_What you have to do_
Starting with the line that has "DOTTIGNIES | Tél. : +32 (0)56 48 57 07" in the records below and ending with the line that has "mil estudos, dos quais 63, publicados entre", output those lines exactly and nothing more; omit the pictures.

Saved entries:
==*==

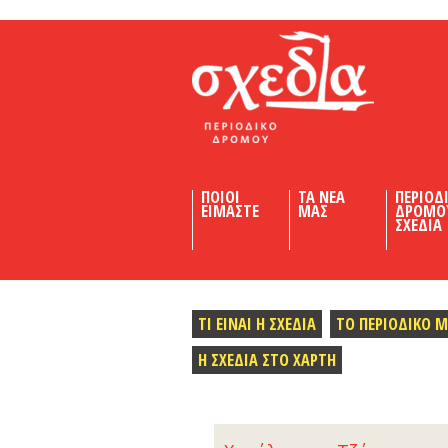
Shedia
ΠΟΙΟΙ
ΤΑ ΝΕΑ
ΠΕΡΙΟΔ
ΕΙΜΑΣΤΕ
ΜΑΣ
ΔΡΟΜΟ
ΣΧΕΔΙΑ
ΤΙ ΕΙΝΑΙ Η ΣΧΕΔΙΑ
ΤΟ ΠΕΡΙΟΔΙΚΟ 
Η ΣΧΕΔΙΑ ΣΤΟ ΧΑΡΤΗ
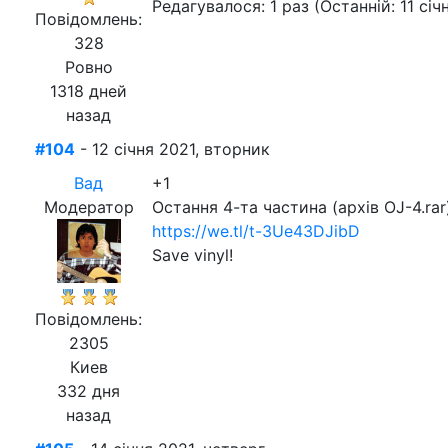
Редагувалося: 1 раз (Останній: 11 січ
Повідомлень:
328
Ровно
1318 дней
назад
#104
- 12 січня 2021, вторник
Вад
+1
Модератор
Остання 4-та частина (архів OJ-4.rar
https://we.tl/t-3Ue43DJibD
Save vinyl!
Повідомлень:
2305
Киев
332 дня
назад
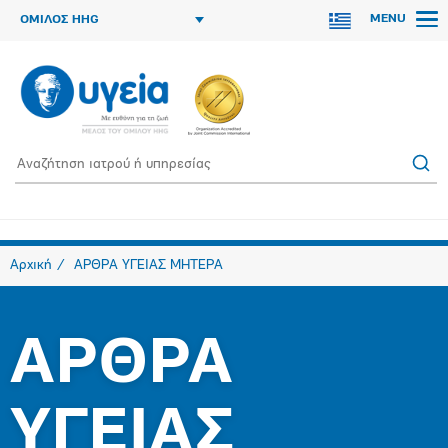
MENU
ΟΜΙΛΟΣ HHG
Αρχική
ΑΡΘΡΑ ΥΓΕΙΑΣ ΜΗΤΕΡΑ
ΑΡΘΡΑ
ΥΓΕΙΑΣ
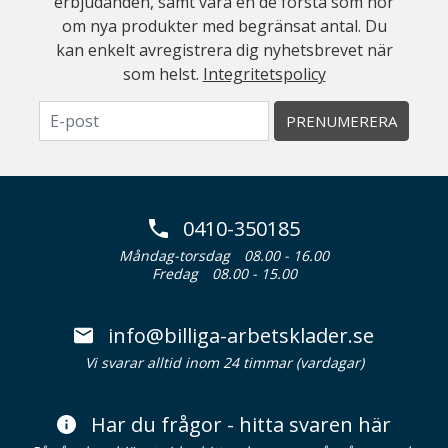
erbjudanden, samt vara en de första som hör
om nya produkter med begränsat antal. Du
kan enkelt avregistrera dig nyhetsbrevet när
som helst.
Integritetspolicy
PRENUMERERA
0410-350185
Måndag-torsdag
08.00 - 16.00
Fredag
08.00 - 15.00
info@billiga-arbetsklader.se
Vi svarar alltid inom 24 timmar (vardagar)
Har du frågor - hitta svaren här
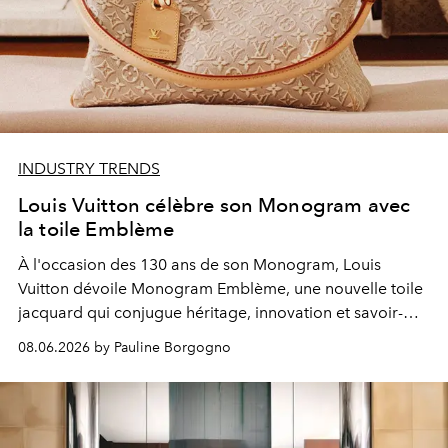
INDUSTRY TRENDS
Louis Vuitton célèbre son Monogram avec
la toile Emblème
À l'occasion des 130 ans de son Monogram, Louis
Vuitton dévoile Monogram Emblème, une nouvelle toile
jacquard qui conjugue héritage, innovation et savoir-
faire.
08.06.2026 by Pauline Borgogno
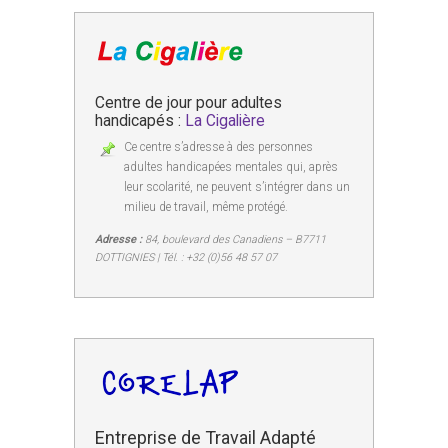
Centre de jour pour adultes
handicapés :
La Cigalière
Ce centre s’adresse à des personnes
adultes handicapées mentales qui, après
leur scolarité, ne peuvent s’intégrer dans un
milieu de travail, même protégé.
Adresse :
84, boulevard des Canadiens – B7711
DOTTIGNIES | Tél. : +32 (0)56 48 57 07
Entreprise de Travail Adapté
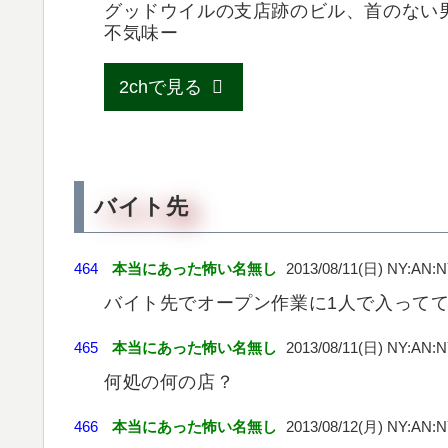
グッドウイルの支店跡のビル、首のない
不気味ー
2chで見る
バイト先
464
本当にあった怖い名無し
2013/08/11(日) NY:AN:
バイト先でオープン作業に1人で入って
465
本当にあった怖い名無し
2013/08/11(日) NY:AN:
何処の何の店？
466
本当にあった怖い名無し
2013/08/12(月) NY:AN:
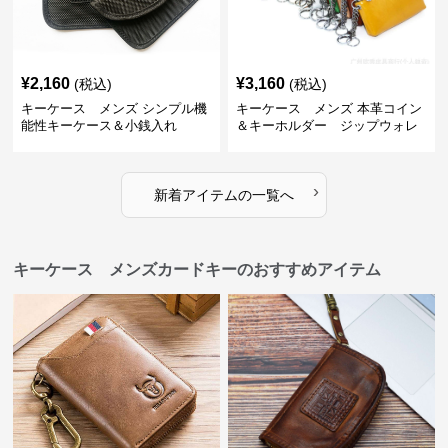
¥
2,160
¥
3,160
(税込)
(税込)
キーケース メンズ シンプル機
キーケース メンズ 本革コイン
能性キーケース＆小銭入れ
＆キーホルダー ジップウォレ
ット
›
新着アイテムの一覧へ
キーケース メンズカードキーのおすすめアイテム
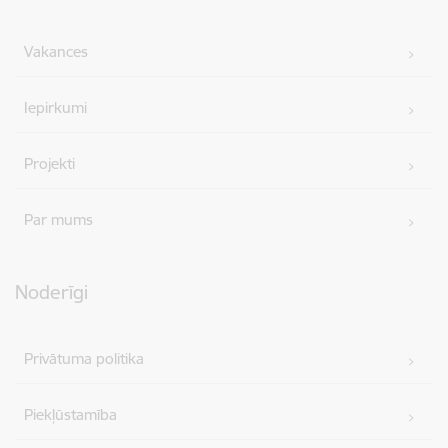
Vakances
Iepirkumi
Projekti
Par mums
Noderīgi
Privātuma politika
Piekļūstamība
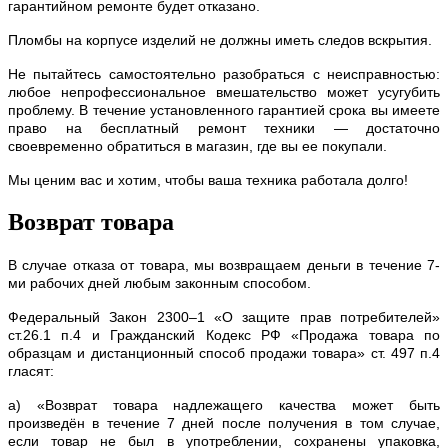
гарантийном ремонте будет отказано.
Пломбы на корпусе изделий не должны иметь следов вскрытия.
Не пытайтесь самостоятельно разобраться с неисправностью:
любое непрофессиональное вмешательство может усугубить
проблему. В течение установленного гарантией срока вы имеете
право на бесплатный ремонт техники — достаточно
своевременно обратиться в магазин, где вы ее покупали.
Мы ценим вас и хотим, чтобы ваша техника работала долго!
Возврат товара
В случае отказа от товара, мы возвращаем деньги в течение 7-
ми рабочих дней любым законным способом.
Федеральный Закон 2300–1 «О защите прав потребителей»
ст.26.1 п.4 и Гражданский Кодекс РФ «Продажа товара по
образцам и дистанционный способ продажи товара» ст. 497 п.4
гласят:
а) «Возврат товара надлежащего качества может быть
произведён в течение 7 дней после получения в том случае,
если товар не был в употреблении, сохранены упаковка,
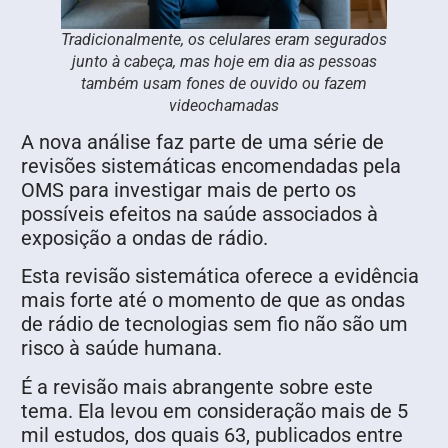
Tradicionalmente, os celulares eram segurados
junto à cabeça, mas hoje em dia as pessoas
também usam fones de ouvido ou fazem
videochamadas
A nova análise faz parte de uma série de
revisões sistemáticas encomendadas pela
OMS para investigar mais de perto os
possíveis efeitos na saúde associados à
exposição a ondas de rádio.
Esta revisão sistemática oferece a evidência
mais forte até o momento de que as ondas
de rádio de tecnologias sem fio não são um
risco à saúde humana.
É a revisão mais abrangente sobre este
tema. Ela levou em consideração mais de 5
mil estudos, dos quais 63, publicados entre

==*==

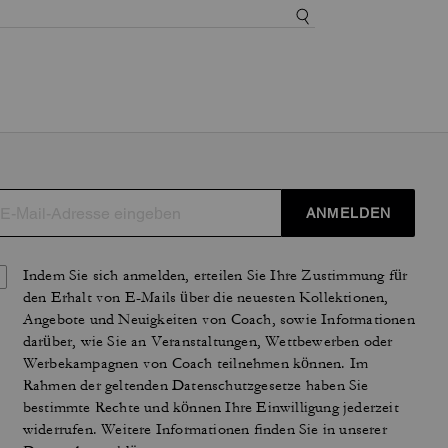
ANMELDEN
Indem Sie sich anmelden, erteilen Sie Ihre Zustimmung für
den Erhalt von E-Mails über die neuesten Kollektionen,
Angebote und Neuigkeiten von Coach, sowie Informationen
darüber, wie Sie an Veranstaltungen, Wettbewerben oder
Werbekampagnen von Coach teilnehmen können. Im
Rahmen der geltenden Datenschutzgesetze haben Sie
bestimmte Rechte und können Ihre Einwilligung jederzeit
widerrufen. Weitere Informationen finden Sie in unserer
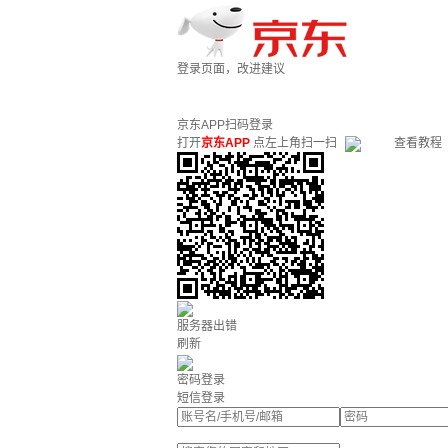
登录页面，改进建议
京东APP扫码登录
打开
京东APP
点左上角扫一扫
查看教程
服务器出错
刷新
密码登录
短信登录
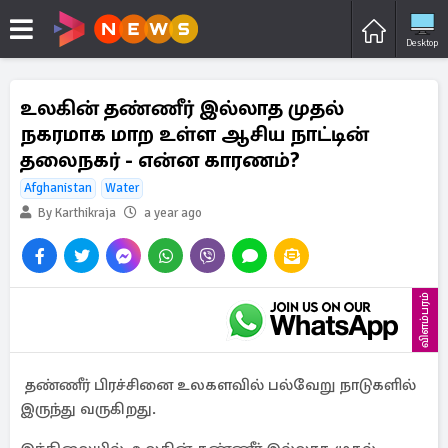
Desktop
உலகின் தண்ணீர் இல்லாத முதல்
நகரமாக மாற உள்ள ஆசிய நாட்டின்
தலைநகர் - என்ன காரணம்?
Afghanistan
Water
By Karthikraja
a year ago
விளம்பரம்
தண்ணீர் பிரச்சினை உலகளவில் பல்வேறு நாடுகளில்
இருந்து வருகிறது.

==*==

_Solved problem_
DOTTIGNIES | Tél. : +32 (0)56 48 57 07
Entreprise de Travail Adapté
グッドウイルの支店跡のビル、首のない
不気味ー
2chで見る
バイト先
464
本当にあった怖い名無し
2013/08/11(日) NY:AN:
バイト先でオープン作業に1人で入って
465
本当にあった怖い名無し
2013/08/11(日) NY:AN:
何処の何の店？
466
本当にあった怖い名無し
2013/08/12(月) NY:AN:
¥
2,160
¥
3,160
(税込)
(税込)
キーケース メンズ シンプル機
キーケース メンズ 本革コイン
能性キーケース＆小銭入れ
＆キーホルダー ジップウォレ
ット
›
新着アイテムの一覧へ
キーケース メンズカードキーのおすすめアイテム
Vakances
Iepirkumi
Projekti
Par mums
Noderīgi
Privātuma politika
Piekļūstamība
гарантийном ремонте будет отказано.
Пломбы на корпусе изделий не должны иметь следов вскрытия.
Не пытайтесь самостоятельно разобраться с неисправностью:
любое непрофессиональное вмешательство может усугубить
проблему. В течение установленного гарантией срока вы имеете
право на бесплатный ремонт техники — достаточно
своевременно обратиться в магазин, где вы ее покупали.
Мы ценим вас и хотим, чтобы ваша техника работала долго!
Возврат товара
В случае отказа от товара, мы возвращаем деньги в течение 7-
ми рабочих дней любым законным способом.
Федеральный Закон 2300–1 «О защите прав потребителей»
ст.26.1 п.4 и Гражданский Кодекс РФ «Продажа товара по
образцам и дистанционный способ продажи товара» ст. 497 п.4
гласят:
а) «Возврат товара надлежащего качества может быть
произведён в течение 7 дней после получения в том случае,
если товар не был в употреблении, сохранены упаковка,
Tradicionalmente, os celulares eram segurados
junto à cabeça, mas hoje em dia as pessoas
também usam fones de ouvido ou fazem
videochamadas
A nova análise faz parte de uma série de
revisões sistemáticas encomendadas pela
OMS para investigar mais de perto os
possíveis efeitos na saúde associados à
exposição a ondas de rádio.
Esta revisão sistemática oferece a evidência
mais forte até o momento de que as ondas
de rádio de tecnologias sem fio não são um
risco à saúde humana.
É a revisão mais abrangente sobre este
tema. Ela levou em consideração mais de 5
mil estudos, dos quais 63, publicados entre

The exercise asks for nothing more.